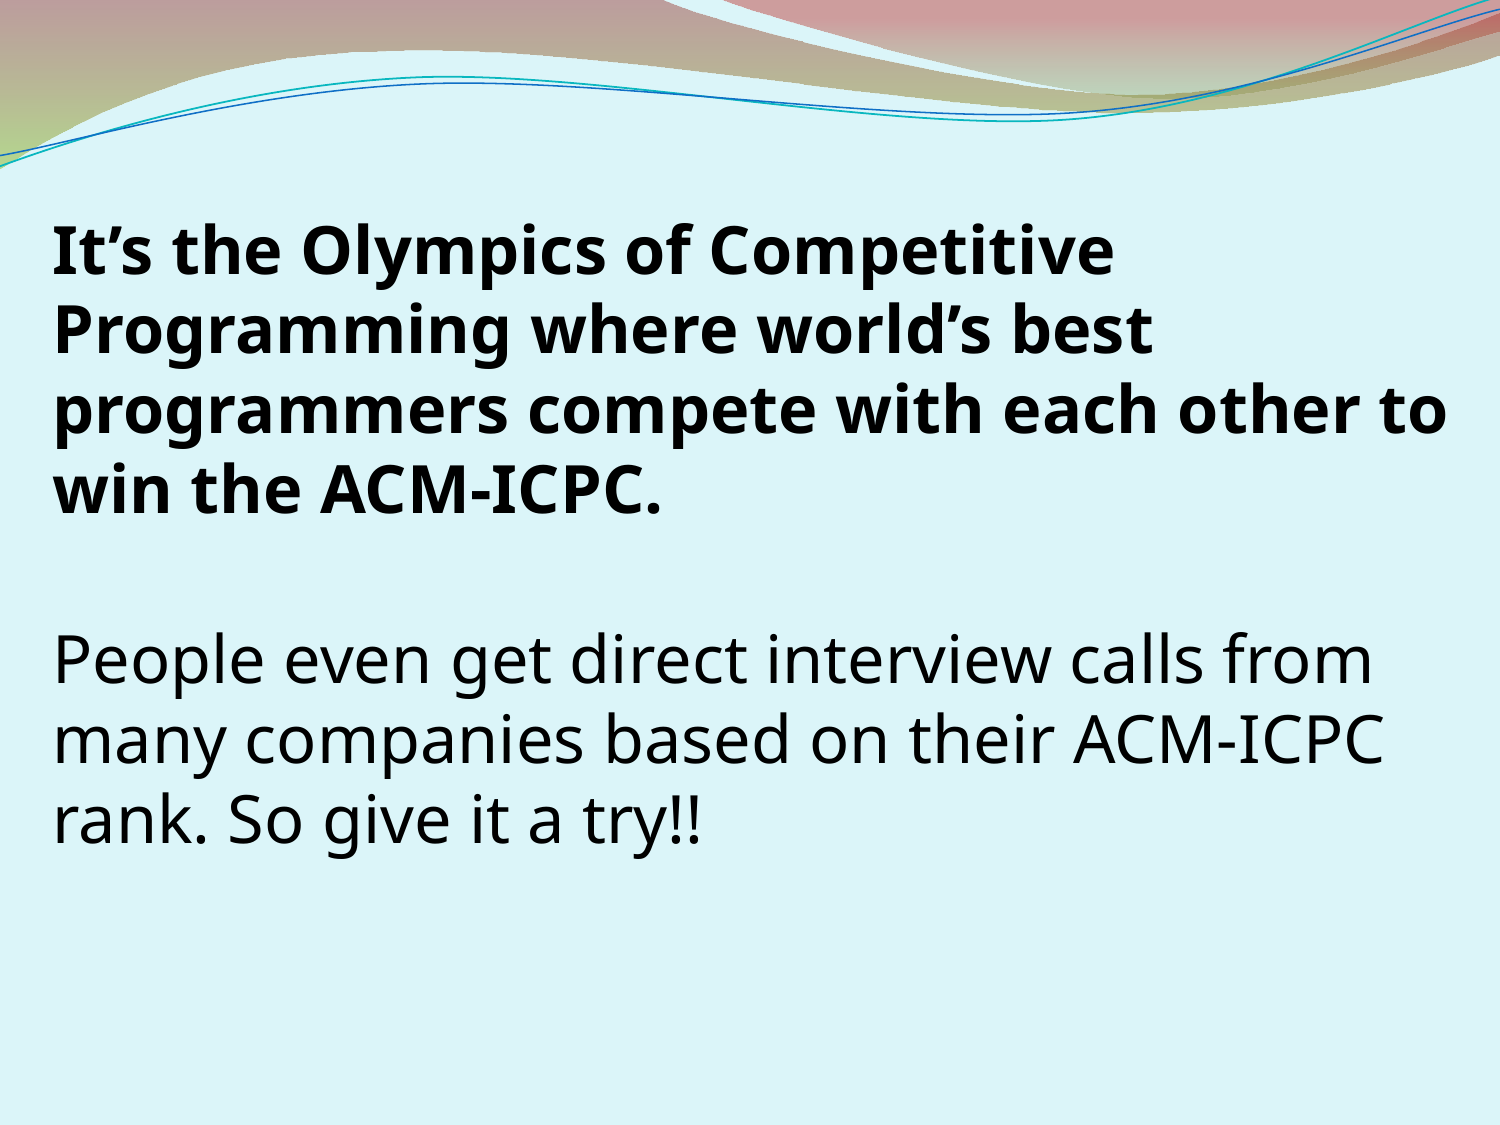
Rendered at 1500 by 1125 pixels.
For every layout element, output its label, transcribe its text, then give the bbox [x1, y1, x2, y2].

text_box It’s the Olympics of Competitive Programming where world’s best programmers compete with each other to win the ACM-ICPC. People even get direct interview calls from many companies based on their ACM-ICPC rank. So give it a try!! [37, 200, 1475, 1095]
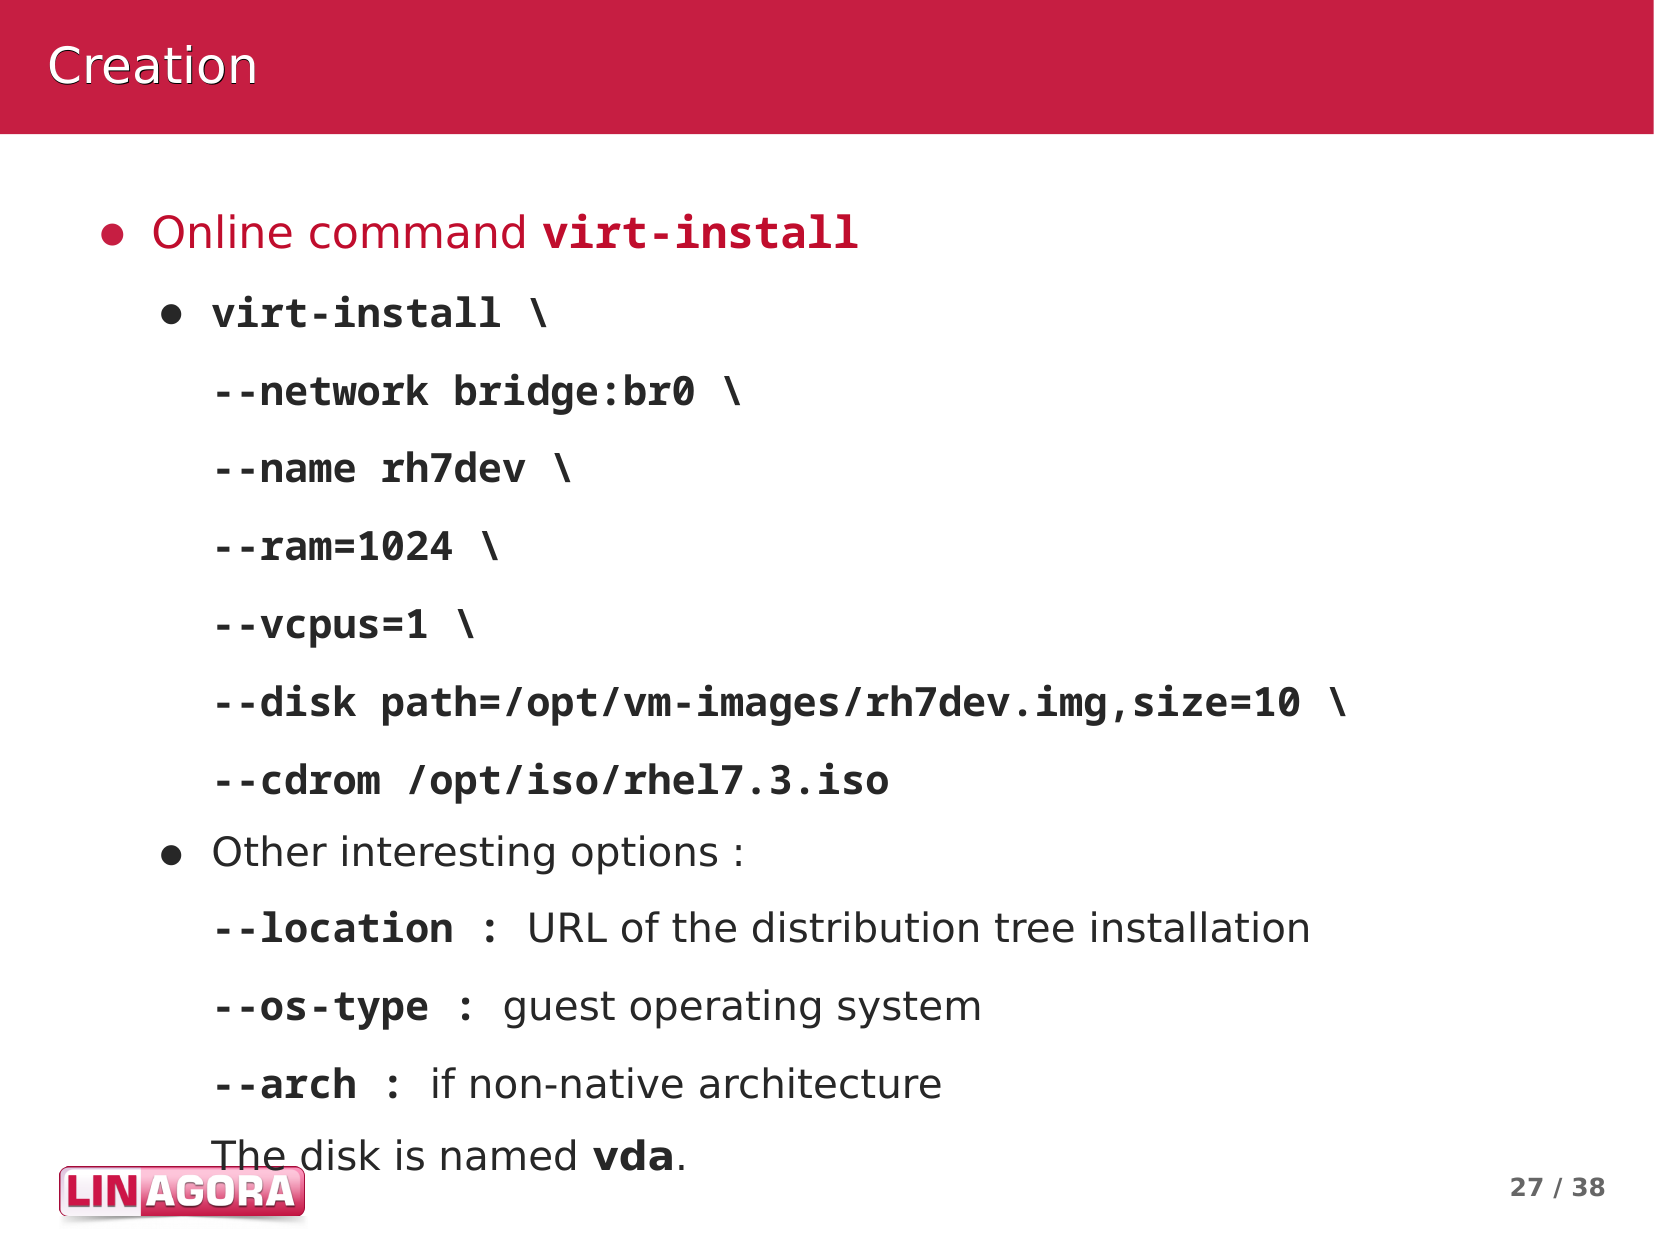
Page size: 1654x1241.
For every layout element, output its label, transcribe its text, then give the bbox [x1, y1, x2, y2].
========================================
*EXERCISE DETAILS:* Can you return every one of the lines above word for word, leaving the pictures out?

*TASK RESULT:*
Rendered at 1500 by 1125 pixels.
For every layout element, output its label, transcribe its text, then give the bbox [x1, y1, x2, y2].

text_box It’s the Olympics of Competitive Programming where world’s best programmers compete with each other to win the ACM-ICPC. People even get direct interview calls from many companies based on their ACM-ICPC rank. So give it a try!! [37, 200, 1475, 1095]
Page size: 1654x1241.
For every layout element, output its label, transcribe its text, then give the bbox [x1, y1, x2, y2].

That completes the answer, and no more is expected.